He didn't let on that half his complaining was because he had realized that Percival could neither read nor write, and Elyan was obviously not used to doing it often. Only he and Lancelot were filling out the forms with ease, and he wanted to make the help they were offering less obvious or embarrassing.

Then he saw one line in the document, and froze.

"Name of wife or dependents, for salary to be forwarded to in case of death."

For a moment Gwaine couldn't move and was fighting not to let tears come to his eyes.

Then he dashed a quick "not applicable" onto that line and moved on. But that was the moment that he truly made peace with being a knight.

There were very few girls who wore the red around Camelot, which Gwaine appreciated. But there was one day when he was out on patrol, riding through the woods by himself, and came across a young woman by the side of a road near one of the nearby settlements. She was apparently nursing a young baby, a dirty shawl hiding her shoulders and chest from sight, and her dress was flaming red.

Gwaine reined in his horse; he wouldn't have left any young woman alone in the woods, but he especially wanted to talk to this girl. "Good afternoon!" he called out cheerfully. "Sir Gwaine of Camelot here; I mean you no harm. Where do you go this fine afternoon?"

"Isn't it obvious?" the girl asked tiredly. She lowered her baby – thin, wrapped in a dirty blanket – to lie in her lap, and adjusted her shawl around her shoulders. "Unless you'd rather take your pleasure here," she added as he dismounted. "I do charge, you know."

Gwaine stayed by his horse. "When I said I meant you no harm, I meant every word," he said, steel in his voice. Not the first time his intentions had been mistaken, but that was not a direction he was ever going to go. "I'm not going to touch you, my lady. I wish to offer assistance."

"Assistance." The girl laughed, the sound bitter, and her baby squalled softly. "What assistance do you want to offer me?"

"To give you another way to earn a living," Gwaine told her. "If you're going to Camelot, I know the tavern could use another barmaid. Or there's apprenticeships where you could earn a skill for a living."

The girl's eyes widened. "So you're that Gwaine," she said. "Never thought you'd be a knight."

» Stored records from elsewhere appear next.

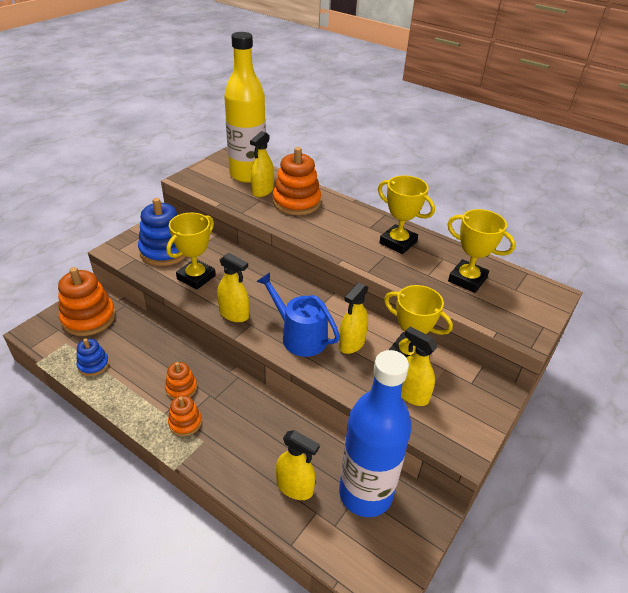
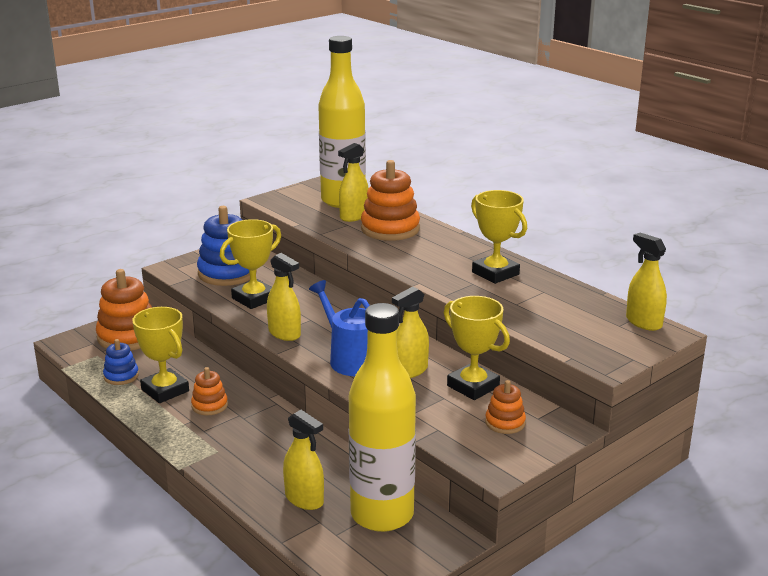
camera: 15 degrees right, 15 degrees down
(185, 422) = (204, 434): orange stacking toy -> orange stacking toy (505, 423)
(365, 493) = (382, 514): blue bottle -> yellow bottle
(411, 394) = (459, 419): yellow spray bottle -> yellow spray bottle (643, 322)
(467, 279) = (563, 312): yellow trophy -> yellow trophy (165, 390)

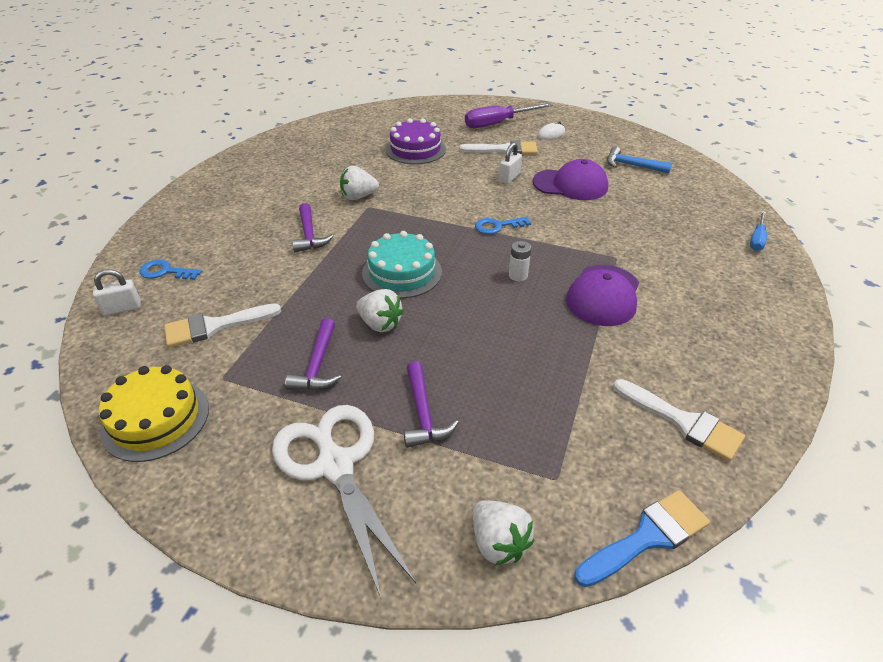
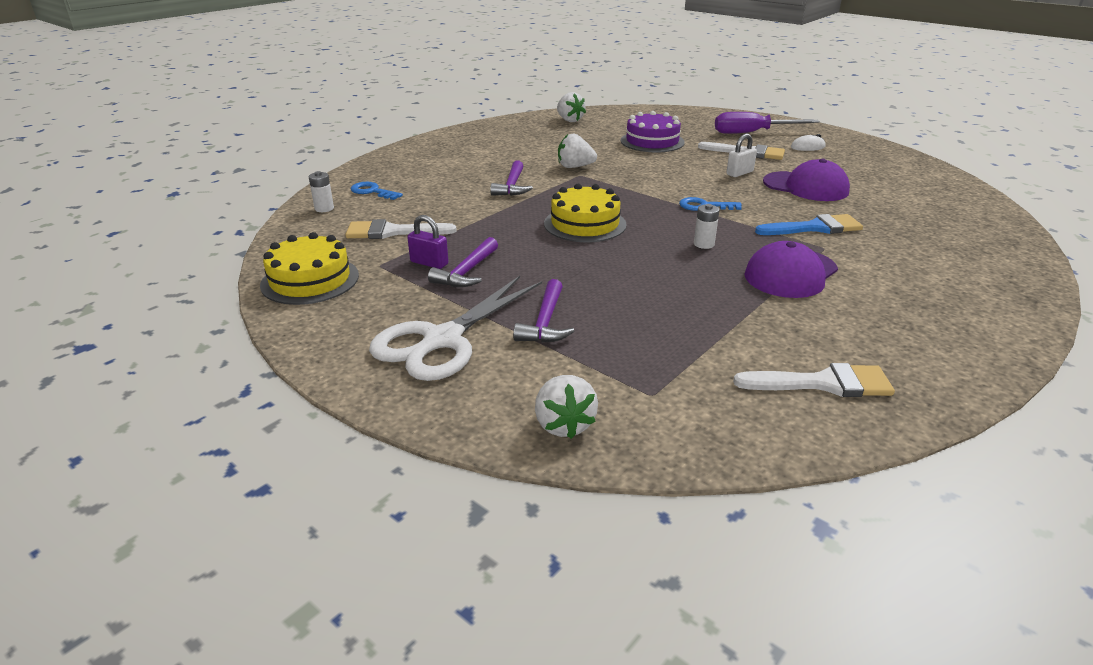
camera: 20 degrees right, 10 degrees down
(122, 308) = (324, 208): white padlock -> white battery
(273, 362) = (429, 263): none -> purple padlock
(336, 465) = (442, 340): white scissors -> white scissors turned 135 degrees counterclockwise
(380, 324) = (542, 255): white strawberry -> white strawberry (569, 120)
(402, 272) = (585, 224): turquoise cake -> yellow cake
(632, 165) = (889, 181): blue hammer -> none
(647, 537) = (724, 457): blue brush -> blue brush (814, 228)
(683, 422) = (823, 383): white brush -> white brush turned 60 degrees counterclockwise
(757, 239) = (1013, 259): blue screwdriver -> none

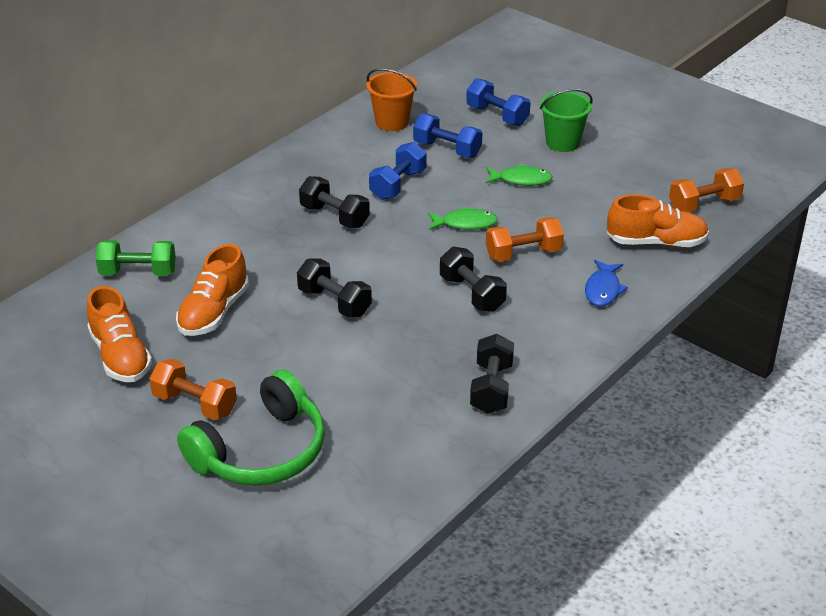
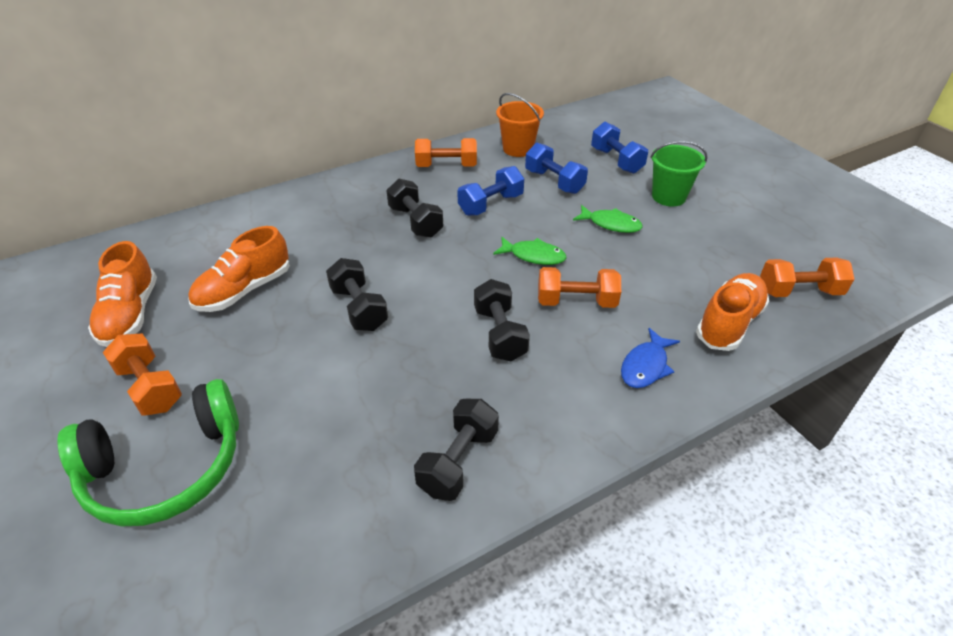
camera: 20 degrees right, 5 degrees up
(138, 272) = (212, 236): green dumbbell -> none
(329, 155) = (446, 166): none -> orange dumbbell
(656, 242) = (729, 323): orange shoe -> orange shoe turned 75 degrees counterclockwise

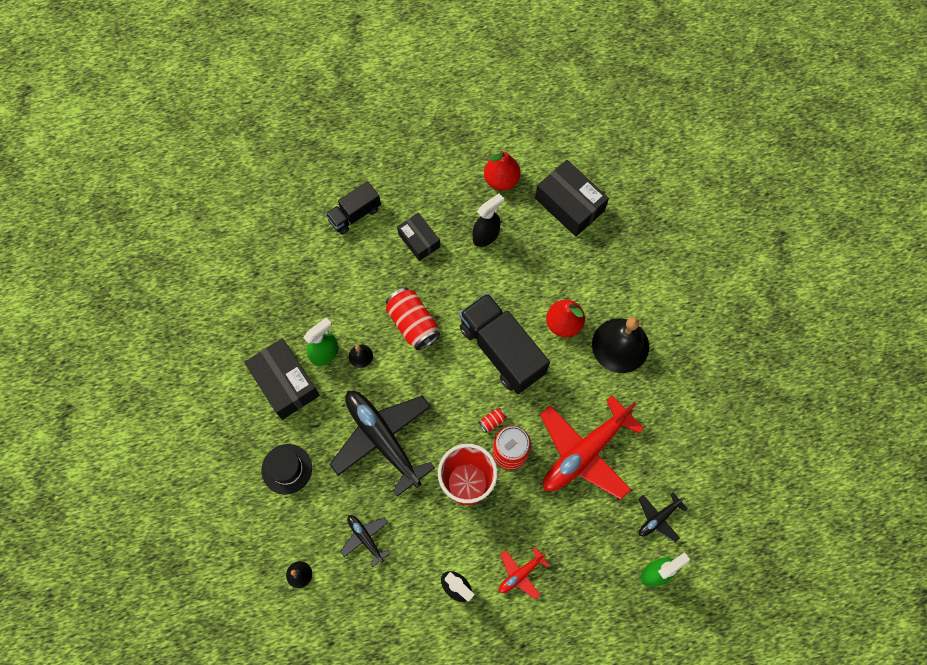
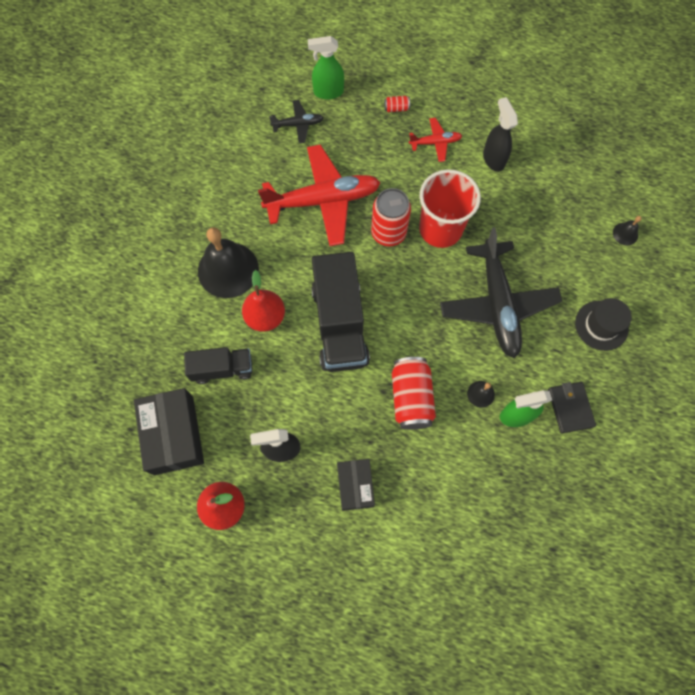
camera: 150 degrees left, 0 degrees up
(285, 383) = (570, 408): black box -> black wallet
(354, 214) = (409, 560): black truck -> black truck (222, 369)
(365, 538) = (553, 232): black plane -> none
(492, 421) = (387, 267): red can -> red can (396, 108)

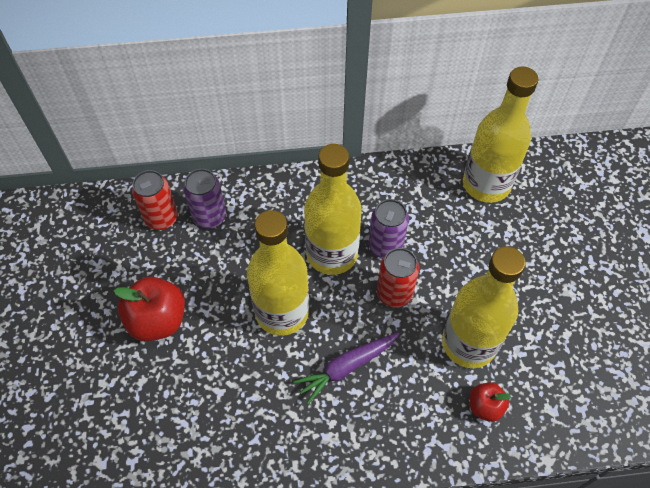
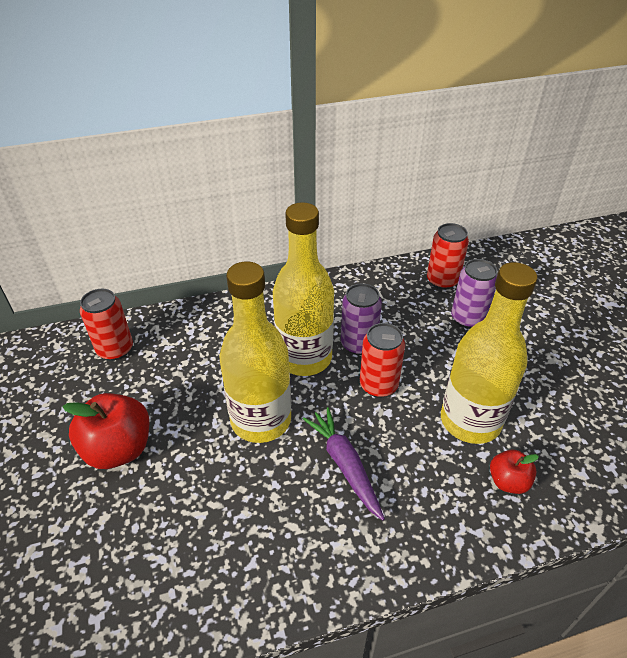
camera: 10 degrees left, 15 degrees down
(209, 217) = (168, 342): purple can -> purple can (467, 318)
(347, 367) = (345, 465): purple carrot -> purple carrot turned 105 degrees clockwise
(486, 184) = (442, 281): yellow bottle -> red can

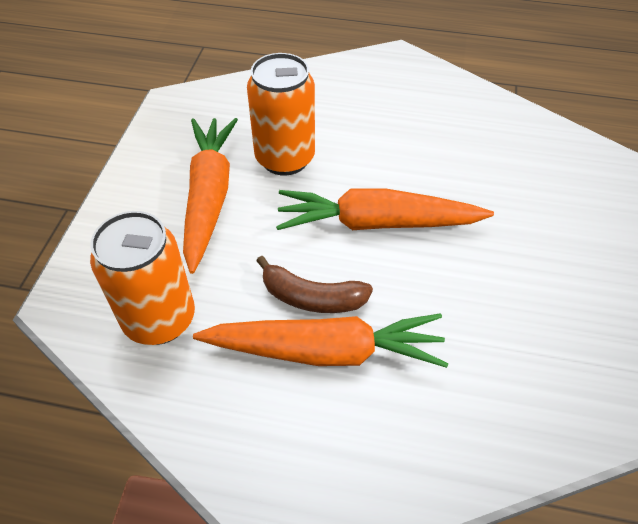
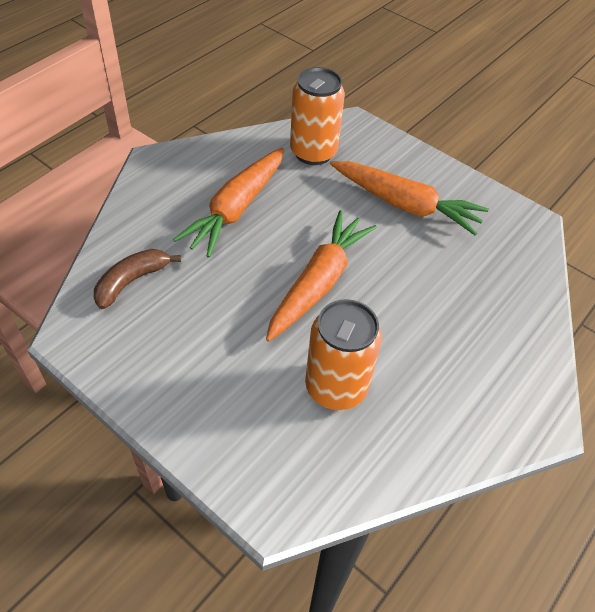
camera: 115 degrees right, 0 degrees up
(285, 158) = (423, 260): orange can -> orange can (336, 387)
(312, 298) = (279, 219): brown banana -> brown banana (131, 281)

Gwaine could never decide if his reputation in the underworld was more helpful or annoying. "Never thought I'd be a knight either, mi'lady," he said cheerfully. "Destiny has a way of taking us to places we never thought we'd be, it seems. Now where and whither shall I escort you, my lady?"

"Morwenna," the girl said. She adjusted her shawl deftly to bind her baby on her back and picked up a small bundle. "I'm no lady."

"Ah, but to me you are," Gwaine told her cheerfully.

Morwenna snorted, shaking back her tangled hair and standing up. Gwaine knew better than to offer her a hand. "To Camelot, then, I suppose," she said.

Gwaine chattered all the way to Camelot, walking beside her and leading his horse. It seemed to help, sometimes, if he kept up a chatter that he clearly didn't expect any answers to, and since Gwaine was allergic to silence unless absolutely needed, it worked out well. Morwenna, though, filled his chatter with sarcastic commentary whenever she had an opportunity, and they eventually settled into more natural conversation. By the time they got to Camelot, Gwaine had learned that her baby daughter's name was Ravenel, that she had been on her own since her mother died some years ago, and that the town leaders had finally declared she was besmirching the village as she tried to stay alive and kicked her out. Gwaine had somehow told her a bit about Nelda, about growing up with his mother's weaving the only thing between them and starvation.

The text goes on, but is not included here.